### What is needed:
Each record below must be reproduced exactly as it reads, with its images omitted.

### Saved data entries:
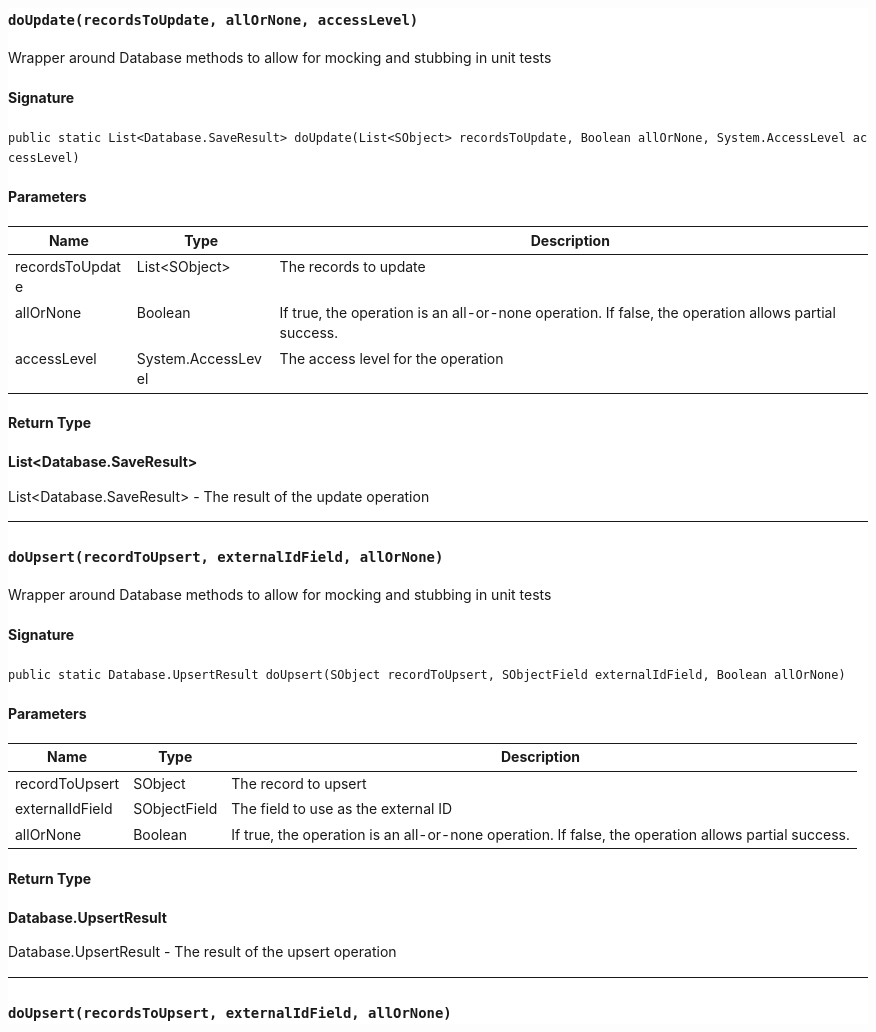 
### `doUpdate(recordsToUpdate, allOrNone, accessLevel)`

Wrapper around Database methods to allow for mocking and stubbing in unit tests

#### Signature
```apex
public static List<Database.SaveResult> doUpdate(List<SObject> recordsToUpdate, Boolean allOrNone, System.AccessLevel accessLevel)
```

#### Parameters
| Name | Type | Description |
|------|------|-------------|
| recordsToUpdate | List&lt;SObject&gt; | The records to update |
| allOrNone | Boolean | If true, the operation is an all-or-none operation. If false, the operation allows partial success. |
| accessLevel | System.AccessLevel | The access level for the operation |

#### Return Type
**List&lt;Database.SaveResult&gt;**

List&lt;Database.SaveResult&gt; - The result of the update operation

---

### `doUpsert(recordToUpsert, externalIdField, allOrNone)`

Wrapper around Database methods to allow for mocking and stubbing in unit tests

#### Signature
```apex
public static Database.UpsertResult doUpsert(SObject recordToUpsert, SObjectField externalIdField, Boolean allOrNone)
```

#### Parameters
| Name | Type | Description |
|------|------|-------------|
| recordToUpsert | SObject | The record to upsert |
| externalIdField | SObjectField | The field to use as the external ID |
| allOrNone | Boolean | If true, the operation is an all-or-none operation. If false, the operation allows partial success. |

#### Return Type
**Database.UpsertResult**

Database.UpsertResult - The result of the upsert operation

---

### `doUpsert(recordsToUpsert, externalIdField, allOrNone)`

### Answer to the problem:
### `doUpdate(recordsToUpdate, allOrNone, accessLevel)`

Wrapper around Database methods to allow for mocking and stubbing in unit tests

#### Signature
```apex
public static List<Database.SaveResult> doUpdate(List<SObject> recordsToUpdate, Boolean allOrNone, System.AccessLevel accessLevel)
```

#### Parameters
| Name | Type | Description |
|------|------|-------------|
| recordsToUpdate | List&lt;SObject&gt; | The records to update |
| allOrNone | Boolean | If true, the operation is an all-or-none operation. If false, the operation allows partial success. |
| accessLevel | System.AccessLevel | The access level for the operation |

#### Return Type
**List&lt;Database.SaveResult&gt;**

List&lt;Database.SaveResult&gt; - The result of the update operation

---

### `doUpsert(recordToUpsert, externalIdField, allOrNone)`

Wrapper around Database methods to allow for mocking and stubbing in unit tests

#### Signature
```apex
public static Database.UpsertResult doUpsert(SObject recordToUpsert, SObjectField externalIdField, Boolean allOrNone)
```

#### Parameters
| Name | Type | Description |
|------|------|-------------|
| recordToUpsert | SObject | The record to upsert |
| externalIdField | SObjectField | The field to use as the external ID |
| allOrNone | Boolean | If true, the operation is an all-or-none operation. If false, the operation allows partial success. |

#### Return Type
**Database.UpsertResult**

Database.UpsertResult - The result of the upsert operation

---

### `doUpsert(recordsToUpsert, externalIdField, allOrNone)`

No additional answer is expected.